Records for processing: Begin

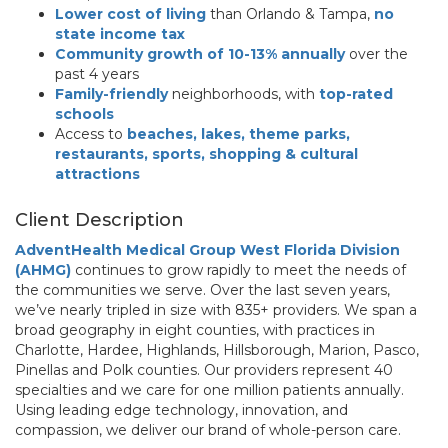
Lower cost of living
than Orlando & Tampa,
no
state income tax
Community growth of 10-13% annually
over the
past 4 years
Family-friendly
neighborhoods, with
top-rated
schools
Access to
beaches, lakes, theme parks,
restaurants, sports, shopping & cultural
attractions
Client Description
AdventHealth Medical Group West Florida Division
(AHMG)
continues to grow rapidly to meet the needs of
the communities we serve. Over the last seven years,
we’ve nearly tripled in size with 835+ providers. We span a
broad geography in eight counties, with practices in
Charlotte, Hardee, Highlands, Hillsborough, Marion, Pasco,
Pinellas and Polk counties. Our providers represent 40
specialties and we care for one million patients annually.
Using leading edge technology, innovation, and
compassion, we deliver our brand of whole-person care.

Records for processing: End

Work to be completed - Transcribe the data word for word, with no images.

Solution for this task -
Lower cost of living
than Orlando & Tampa,
no
state income tax
Community growth of 10-13% annually
over the
past 4 years
Family-friendly
neighborhoods, with
top-rated
schools
Access to
beaches, lakes, theme parks,
restaurants, sports, shopping & cultural
attractions
Client Description
AdventHealth Medical Group West Florida Division
(AHMG)
continues to grow rapidly to meet the needs of
the communities we serve. Over the last seven years,
we’ve nearly tripled in size with 835+ providers. We span a
broad geography in eight counties, with practices in
Charlotte, Hardee, Highlands, Hillsborough, Marion, Pasco,
Pinellas and Polk counties. Our providers represent 40
specialties and we care for one million patients annually.
Using leading edge technology, innovation, and
compassion, we deliver our brand of whole-person care.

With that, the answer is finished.